**About this exercise:**
Take every line from the records below that includes the word "không".

**Data records:**

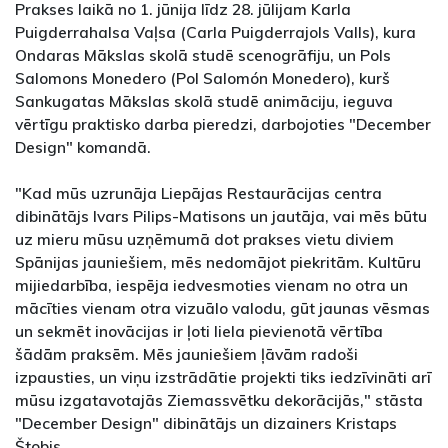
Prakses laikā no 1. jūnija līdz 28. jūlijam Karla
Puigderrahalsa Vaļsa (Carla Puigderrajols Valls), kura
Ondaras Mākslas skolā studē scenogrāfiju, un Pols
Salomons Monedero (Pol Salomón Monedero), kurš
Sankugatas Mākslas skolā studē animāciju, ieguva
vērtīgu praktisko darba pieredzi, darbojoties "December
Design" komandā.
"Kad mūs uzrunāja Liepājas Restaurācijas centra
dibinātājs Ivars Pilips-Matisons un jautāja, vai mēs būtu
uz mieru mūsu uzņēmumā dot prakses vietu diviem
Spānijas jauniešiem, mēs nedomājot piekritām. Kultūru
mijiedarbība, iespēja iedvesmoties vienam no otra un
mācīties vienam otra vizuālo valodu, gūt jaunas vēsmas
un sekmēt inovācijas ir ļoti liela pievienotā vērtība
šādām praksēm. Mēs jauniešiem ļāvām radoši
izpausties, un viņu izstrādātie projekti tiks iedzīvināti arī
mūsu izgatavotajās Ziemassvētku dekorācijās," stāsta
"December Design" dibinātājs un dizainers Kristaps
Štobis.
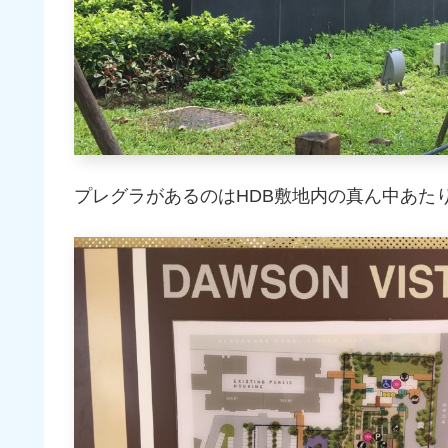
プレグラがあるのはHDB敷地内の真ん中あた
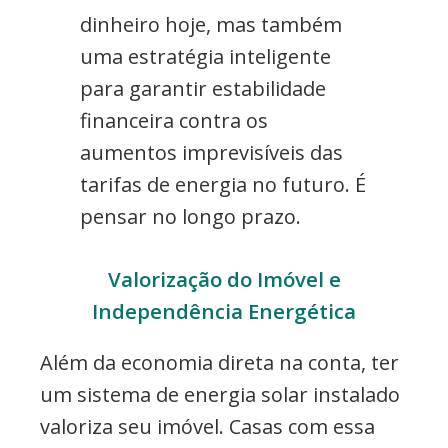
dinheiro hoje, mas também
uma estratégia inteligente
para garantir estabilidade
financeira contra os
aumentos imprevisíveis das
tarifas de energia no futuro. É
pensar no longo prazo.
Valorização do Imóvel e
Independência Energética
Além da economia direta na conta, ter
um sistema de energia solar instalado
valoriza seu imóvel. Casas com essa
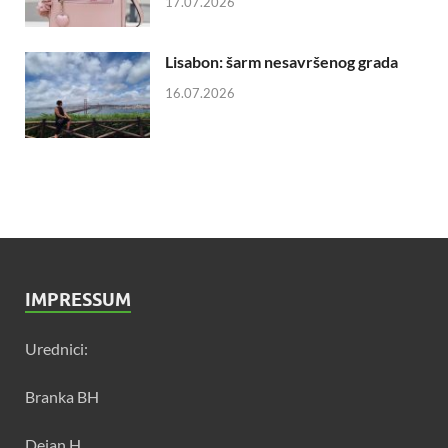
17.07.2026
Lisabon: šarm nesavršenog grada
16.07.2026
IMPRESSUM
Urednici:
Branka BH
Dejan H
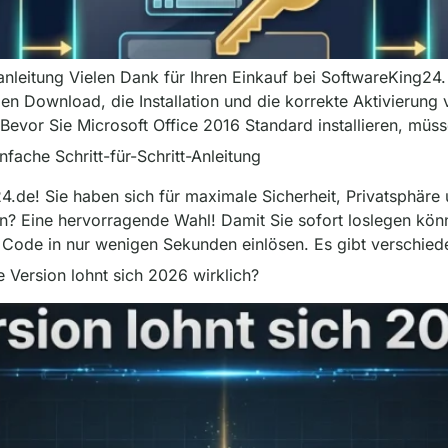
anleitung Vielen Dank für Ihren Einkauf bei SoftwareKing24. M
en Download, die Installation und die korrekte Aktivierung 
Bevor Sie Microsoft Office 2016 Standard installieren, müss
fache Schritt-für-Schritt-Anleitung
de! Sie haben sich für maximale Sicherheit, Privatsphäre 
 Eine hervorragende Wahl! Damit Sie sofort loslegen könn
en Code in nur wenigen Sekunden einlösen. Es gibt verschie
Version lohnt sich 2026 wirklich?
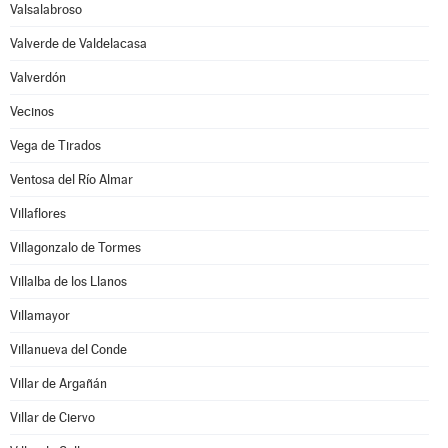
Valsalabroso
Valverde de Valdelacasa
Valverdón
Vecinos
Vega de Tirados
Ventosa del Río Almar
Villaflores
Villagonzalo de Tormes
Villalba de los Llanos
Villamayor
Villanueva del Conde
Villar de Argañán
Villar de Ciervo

* * *

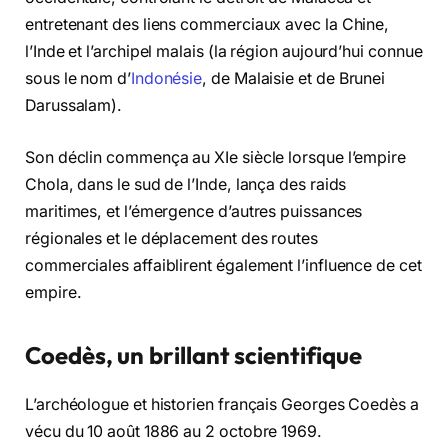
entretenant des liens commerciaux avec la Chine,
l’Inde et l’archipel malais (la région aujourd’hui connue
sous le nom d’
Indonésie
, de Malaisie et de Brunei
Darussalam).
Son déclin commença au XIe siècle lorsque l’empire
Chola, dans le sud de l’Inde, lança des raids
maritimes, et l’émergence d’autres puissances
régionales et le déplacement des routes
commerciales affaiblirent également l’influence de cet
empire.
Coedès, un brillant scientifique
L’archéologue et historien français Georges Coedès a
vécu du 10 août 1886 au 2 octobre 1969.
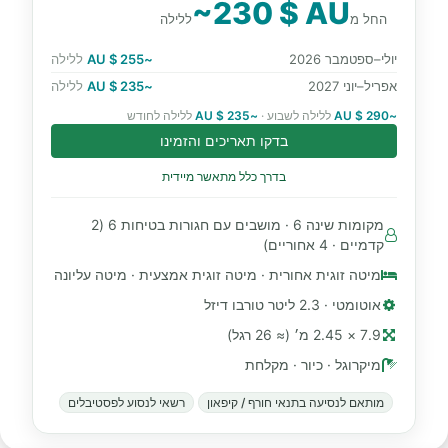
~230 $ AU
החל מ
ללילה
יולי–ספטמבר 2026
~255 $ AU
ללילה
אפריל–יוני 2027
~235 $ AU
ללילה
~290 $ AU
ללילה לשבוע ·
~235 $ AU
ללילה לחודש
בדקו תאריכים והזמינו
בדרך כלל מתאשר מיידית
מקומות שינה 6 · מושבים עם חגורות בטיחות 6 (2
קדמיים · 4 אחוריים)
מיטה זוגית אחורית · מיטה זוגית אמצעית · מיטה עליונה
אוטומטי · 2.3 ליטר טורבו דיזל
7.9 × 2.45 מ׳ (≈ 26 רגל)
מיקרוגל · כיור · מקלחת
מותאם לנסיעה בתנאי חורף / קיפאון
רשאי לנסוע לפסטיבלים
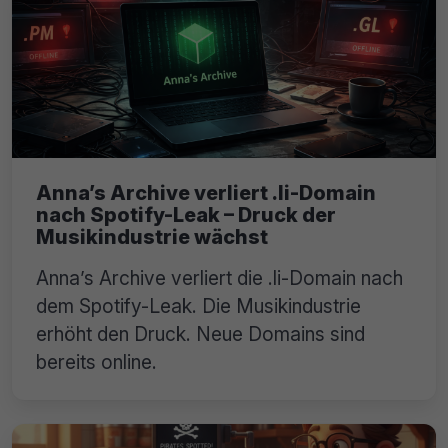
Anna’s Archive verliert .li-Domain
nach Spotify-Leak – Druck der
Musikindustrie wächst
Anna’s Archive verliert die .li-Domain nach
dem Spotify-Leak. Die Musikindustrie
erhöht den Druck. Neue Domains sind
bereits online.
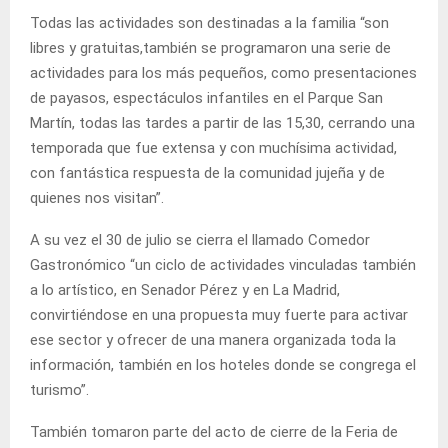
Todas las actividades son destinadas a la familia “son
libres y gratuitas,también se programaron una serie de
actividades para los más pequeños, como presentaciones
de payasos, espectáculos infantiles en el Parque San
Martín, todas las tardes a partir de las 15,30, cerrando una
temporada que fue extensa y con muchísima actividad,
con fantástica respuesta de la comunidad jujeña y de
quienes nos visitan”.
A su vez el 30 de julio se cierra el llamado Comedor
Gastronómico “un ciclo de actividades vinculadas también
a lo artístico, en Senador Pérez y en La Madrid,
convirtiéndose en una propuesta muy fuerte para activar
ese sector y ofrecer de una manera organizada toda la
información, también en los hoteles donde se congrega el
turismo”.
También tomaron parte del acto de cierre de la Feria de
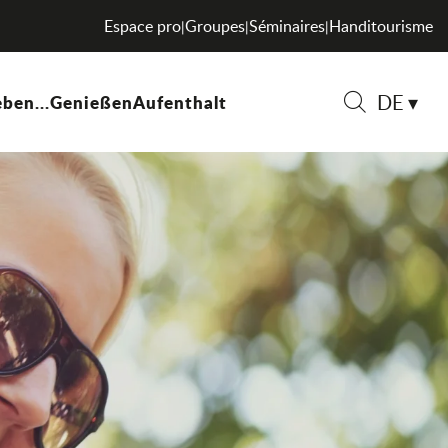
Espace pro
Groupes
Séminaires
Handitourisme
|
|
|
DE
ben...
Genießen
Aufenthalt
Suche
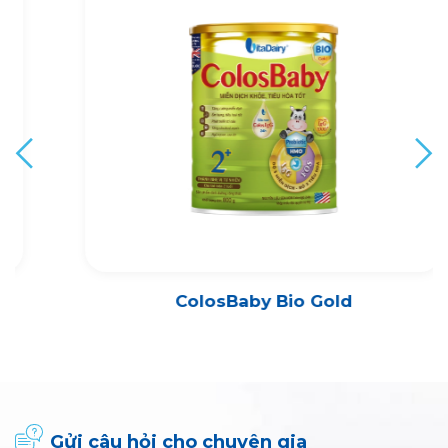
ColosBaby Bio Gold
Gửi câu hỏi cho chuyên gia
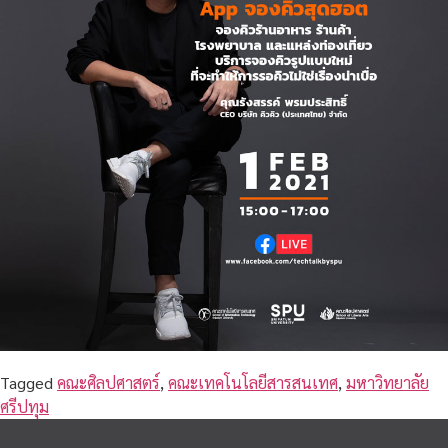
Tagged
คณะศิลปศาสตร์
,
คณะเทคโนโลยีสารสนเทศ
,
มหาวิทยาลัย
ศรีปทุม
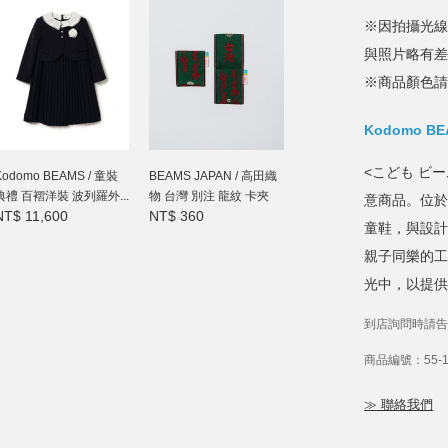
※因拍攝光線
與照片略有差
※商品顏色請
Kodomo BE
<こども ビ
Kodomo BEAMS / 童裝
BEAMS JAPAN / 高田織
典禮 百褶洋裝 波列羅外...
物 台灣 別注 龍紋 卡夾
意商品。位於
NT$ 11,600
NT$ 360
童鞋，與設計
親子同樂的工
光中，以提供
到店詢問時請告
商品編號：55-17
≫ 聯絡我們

--

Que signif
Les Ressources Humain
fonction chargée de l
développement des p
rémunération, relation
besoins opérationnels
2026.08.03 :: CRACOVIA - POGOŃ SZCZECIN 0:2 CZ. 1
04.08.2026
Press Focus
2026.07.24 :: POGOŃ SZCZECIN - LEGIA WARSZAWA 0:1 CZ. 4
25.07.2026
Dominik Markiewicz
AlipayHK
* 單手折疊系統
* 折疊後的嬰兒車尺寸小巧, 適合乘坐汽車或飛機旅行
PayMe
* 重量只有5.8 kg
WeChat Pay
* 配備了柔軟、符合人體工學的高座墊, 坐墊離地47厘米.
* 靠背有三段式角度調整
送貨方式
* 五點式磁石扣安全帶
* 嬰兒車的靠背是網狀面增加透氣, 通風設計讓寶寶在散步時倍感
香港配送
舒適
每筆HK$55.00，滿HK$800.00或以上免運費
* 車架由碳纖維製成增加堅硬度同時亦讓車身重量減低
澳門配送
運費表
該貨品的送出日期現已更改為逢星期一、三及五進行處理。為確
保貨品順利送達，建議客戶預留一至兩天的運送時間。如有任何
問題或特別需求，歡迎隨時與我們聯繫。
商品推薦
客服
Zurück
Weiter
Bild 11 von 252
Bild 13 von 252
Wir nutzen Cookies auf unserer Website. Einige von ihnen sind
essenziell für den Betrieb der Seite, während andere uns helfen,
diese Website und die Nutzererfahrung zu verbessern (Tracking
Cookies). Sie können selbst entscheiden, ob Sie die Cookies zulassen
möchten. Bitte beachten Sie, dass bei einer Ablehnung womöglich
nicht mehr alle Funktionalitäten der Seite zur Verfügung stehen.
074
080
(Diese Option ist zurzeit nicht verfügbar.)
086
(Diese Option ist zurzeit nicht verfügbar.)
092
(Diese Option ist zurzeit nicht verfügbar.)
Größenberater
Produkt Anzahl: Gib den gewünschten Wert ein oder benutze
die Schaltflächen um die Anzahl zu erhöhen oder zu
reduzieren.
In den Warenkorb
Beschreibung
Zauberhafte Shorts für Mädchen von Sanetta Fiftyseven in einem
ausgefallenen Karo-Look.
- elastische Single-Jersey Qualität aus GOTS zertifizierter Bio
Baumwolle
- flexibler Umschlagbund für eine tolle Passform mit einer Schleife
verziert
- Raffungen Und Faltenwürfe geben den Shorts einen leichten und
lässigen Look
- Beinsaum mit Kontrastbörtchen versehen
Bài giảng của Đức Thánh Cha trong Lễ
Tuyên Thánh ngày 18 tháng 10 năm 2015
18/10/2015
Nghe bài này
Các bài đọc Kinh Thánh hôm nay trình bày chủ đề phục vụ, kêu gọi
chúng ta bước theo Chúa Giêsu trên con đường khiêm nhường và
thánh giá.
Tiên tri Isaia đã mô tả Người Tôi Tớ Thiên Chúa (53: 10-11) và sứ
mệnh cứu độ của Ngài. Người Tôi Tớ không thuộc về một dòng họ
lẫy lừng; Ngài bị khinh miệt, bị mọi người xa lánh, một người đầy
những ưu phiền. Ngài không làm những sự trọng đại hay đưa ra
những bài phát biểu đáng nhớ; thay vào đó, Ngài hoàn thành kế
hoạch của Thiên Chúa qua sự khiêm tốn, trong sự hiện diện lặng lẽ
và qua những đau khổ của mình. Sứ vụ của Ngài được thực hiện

**Task solution:**
mệnh cứu độ của Ngài. Người Tôi Tớ không thuộc về một dòng họ
những ưu phiền. Ngài không làm những sự trọng đại hay đưa ra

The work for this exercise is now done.